Capital punishment wastes resources in the sense that it squanders the time and energy of the government. The process of imposing capital punishment is a tedious one which must be reviewed by the Supreme Court in order to avoid the possibility of giving an erroneous judgment. Thus the government spends for the judges and public defenders. The government funds are therefore being wasted in effect depriving the other institutions of needed assistance that could aid in preventing criminality.
Based on the arguments presented, clearly the evidence is against the imposition of death penalty. There is no evidence that there is a causal connection between the imposition of death penalty and its effect in deterring criminality. On the contrary, death penalty only perpetuates the violence which is already widespread in the modern society. Our society is still plagued with violence such that killing and violence is becoming a part of our daily lives. This is obvious when we celebrate the execution of criminal or the punishment of those who commit wrong. The imposition of death penalty even perpetuates this violence by implicitly stating that violence can be legitimized.
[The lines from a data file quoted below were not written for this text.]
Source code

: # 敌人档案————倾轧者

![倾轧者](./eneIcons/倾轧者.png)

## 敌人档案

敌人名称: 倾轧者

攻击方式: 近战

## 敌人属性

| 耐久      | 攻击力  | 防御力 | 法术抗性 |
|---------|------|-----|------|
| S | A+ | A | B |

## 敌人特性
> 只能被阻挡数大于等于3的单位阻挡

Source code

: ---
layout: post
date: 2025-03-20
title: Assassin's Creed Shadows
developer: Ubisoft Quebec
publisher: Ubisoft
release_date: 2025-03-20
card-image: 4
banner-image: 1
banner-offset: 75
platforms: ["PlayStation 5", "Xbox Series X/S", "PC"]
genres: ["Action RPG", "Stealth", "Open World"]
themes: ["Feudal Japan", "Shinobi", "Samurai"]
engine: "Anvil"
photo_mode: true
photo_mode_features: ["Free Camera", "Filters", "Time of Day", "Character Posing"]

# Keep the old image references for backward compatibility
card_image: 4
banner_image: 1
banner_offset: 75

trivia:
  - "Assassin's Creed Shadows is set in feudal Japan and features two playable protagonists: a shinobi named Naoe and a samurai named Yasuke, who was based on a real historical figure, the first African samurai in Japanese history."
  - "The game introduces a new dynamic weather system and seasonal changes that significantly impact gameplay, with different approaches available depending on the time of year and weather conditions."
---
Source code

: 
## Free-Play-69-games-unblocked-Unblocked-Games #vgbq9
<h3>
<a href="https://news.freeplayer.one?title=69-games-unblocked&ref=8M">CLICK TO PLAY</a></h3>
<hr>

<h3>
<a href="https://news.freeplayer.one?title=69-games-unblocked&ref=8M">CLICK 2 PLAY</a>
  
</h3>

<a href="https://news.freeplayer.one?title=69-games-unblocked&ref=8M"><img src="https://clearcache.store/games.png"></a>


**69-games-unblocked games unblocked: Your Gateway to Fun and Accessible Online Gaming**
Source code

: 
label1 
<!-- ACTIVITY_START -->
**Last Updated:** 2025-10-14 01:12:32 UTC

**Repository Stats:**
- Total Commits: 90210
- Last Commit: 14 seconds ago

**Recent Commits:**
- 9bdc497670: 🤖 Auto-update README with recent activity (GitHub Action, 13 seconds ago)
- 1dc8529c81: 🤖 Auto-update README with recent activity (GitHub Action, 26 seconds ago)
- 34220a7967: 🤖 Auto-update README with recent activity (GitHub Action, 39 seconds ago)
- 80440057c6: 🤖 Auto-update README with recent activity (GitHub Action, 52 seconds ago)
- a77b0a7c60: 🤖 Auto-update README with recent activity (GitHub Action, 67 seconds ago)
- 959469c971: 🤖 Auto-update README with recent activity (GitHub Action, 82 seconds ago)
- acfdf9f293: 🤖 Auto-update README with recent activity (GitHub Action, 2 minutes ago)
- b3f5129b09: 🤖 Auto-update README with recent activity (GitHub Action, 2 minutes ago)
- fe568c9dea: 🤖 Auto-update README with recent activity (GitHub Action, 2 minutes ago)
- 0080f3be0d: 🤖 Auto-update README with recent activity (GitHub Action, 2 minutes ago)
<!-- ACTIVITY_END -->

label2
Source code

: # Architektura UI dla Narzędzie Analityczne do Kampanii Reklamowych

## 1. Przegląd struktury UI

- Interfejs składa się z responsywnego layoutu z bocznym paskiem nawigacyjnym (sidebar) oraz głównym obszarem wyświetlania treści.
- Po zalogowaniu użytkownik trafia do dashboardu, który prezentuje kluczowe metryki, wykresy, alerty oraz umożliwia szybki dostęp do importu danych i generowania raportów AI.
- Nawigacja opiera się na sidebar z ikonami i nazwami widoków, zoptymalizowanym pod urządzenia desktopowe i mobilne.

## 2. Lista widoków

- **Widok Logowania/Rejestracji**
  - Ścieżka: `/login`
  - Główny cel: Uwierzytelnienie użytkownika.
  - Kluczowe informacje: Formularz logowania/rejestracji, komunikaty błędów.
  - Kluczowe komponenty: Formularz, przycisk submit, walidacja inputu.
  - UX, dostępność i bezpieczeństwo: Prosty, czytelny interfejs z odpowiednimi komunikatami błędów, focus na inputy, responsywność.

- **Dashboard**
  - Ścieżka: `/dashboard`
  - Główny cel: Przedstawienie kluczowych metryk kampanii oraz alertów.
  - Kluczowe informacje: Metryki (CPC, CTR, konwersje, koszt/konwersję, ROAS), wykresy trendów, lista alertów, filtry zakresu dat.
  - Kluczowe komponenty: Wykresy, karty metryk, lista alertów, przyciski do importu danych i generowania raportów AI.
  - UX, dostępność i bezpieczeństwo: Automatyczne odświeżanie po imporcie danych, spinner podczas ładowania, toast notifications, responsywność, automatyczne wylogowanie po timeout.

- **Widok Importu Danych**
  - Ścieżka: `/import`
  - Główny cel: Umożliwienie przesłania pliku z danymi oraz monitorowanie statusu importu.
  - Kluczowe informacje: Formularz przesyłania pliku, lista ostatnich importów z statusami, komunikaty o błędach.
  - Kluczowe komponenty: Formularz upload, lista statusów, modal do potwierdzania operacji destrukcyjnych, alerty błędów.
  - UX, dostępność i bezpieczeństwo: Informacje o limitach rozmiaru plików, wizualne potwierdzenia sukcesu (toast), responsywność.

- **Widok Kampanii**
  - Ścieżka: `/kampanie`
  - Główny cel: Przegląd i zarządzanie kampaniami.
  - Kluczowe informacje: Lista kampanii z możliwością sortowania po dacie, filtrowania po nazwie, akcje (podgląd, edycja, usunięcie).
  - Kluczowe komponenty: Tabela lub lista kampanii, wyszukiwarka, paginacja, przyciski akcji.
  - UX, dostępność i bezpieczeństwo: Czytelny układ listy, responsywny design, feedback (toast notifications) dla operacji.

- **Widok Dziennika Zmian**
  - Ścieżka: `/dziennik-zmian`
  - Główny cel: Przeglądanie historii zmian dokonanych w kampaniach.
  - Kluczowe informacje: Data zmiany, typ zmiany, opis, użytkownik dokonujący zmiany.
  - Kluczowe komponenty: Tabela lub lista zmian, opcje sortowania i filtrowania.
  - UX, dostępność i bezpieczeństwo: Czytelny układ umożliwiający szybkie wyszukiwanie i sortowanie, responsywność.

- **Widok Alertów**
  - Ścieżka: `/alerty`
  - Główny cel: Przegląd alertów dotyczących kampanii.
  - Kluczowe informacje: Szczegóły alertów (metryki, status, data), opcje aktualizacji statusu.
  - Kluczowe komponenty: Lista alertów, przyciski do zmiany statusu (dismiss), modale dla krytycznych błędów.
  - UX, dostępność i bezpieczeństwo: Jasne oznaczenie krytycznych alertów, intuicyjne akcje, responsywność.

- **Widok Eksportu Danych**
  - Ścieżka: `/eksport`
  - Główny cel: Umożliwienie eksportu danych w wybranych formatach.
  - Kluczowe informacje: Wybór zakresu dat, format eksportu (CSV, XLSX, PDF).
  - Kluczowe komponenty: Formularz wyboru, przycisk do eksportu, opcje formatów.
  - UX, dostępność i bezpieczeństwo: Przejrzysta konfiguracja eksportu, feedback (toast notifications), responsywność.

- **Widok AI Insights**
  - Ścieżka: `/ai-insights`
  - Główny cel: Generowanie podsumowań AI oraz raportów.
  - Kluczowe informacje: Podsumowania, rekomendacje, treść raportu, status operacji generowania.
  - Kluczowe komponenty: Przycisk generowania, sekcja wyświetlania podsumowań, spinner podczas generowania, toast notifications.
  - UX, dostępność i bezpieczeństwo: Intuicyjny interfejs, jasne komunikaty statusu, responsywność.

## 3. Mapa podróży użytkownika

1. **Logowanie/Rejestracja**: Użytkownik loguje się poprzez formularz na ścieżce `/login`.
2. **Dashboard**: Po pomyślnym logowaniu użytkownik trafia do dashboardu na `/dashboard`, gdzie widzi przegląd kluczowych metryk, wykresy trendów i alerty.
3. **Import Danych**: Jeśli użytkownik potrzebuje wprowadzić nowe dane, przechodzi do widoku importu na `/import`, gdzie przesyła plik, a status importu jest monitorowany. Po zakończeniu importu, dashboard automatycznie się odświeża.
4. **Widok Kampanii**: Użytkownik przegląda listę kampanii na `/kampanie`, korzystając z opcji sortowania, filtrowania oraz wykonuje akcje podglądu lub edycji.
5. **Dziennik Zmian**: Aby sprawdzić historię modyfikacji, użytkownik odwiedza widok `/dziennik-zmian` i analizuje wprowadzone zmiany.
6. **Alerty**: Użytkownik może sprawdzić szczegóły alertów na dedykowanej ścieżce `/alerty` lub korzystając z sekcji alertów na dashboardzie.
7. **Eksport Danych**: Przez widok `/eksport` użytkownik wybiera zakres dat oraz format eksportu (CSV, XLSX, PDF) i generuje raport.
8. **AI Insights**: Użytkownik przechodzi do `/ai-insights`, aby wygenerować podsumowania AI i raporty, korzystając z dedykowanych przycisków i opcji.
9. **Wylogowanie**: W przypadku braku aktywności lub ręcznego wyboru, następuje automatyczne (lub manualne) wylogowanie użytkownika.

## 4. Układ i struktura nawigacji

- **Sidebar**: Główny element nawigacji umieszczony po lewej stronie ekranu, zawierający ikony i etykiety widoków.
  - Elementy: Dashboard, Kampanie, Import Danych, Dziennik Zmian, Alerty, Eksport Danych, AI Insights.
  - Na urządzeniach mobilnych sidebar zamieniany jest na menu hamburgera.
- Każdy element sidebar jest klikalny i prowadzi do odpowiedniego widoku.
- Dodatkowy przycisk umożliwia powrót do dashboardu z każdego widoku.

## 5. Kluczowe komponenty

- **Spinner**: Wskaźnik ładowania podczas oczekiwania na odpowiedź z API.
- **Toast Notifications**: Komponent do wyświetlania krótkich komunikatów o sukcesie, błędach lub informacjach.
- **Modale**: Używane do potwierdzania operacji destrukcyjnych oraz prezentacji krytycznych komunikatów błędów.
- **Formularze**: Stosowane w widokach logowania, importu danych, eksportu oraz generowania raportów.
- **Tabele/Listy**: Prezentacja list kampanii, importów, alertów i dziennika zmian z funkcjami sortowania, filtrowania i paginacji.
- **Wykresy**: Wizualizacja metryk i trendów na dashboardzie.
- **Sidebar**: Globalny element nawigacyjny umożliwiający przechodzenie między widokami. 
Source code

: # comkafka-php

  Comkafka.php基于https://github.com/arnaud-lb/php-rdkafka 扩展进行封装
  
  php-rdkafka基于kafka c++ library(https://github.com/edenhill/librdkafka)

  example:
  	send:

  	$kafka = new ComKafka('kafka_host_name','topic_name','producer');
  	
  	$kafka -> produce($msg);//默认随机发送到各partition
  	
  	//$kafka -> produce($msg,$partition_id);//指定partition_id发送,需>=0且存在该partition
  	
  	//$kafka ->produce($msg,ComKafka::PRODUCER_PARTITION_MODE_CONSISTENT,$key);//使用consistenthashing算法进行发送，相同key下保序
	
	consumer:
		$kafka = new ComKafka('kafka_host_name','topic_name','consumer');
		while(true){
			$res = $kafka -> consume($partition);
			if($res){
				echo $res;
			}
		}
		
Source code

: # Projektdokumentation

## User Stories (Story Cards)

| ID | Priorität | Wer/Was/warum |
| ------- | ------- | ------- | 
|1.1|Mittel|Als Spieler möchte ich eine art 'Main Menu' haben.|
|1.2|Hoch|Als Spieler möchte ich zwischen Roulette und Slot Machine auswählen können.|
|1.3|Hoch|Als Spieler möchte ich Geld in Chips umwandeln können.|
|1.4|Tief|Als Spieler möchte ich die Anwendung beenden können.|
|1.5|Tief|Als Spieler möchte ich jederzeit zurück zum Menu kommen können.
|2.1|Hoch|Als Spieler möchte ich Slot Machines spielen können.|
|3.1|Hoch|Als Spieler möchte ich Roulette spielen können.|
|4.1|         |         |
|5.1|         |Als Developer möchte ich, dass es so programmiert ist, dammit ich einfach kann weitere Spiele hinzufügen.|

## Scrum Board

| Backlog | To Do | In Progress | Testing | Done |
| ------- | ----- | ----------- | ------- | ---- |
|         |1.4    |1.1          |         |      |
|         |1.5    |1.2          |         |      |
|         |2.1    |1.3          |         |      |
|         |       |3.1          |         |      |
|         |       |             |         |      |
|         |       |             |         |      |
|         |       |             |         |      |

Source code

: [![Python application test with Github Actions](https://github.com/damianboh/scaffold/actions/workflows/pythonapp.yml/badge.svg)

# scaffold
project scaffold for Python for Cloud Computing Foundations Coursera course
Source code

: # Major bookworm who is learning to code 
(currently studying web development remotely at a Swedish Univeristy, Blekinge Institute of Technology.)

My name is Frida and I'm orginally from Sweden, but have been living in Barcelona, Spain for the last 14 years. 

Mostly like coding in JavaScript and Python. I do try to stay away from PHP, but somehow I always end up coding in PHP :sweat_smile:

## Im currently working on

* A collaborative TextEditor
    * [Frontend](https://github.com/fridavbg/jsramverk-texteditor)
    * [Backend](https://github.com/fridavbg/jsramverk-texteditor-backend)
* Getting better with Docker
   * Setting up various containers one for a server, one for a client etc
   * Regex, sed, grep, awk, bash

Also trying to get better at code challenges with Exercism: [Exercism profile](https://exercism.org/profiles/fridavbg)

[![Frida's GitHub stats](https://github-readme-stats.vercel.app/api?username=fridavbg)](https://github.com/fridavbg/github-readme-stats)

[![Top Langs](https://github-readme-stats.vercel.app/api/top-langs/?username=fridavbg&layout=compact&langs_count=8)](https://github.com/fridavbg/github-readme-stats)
Implicitly we are communicating to the youth that violence can be legalized if we have reasons to do so. It sends a wrong message to our society in that violence is the proper response to violence. Thus “an eye for an eye, tooth for a tooth.” This hurts the very moral fiber of our society.
Inflicting fear in the heart of the people by threatening them with harsh and cruel penalty does not provide for a long-term solution to our problem. If we really want to do something about the increasing criminality and the violence in our society we do not threaten them with bodily harm if they do wrong. If we want a long-term solution to this problem the youth must be taught the value of love and respect. Criminality is caused by the defective internalization of rules and values in our society.
Thus if the government really want to put a stop to criminality the author proposes a value-oriented approach as opposed to a vindictive approach. Instead of the government allocating a substantial sum of money to prison system, the author suggests that the government aid the other institutions as well such as the family, school and the church. These institutions can significantly help us in solving our problem in criminality. The parents, teachers and religious leaders can help in inculcating the necessary values to our youth. Educating our youth is the proactive solution. They must be educated in terms of the values that they must possess and strictly adhere to.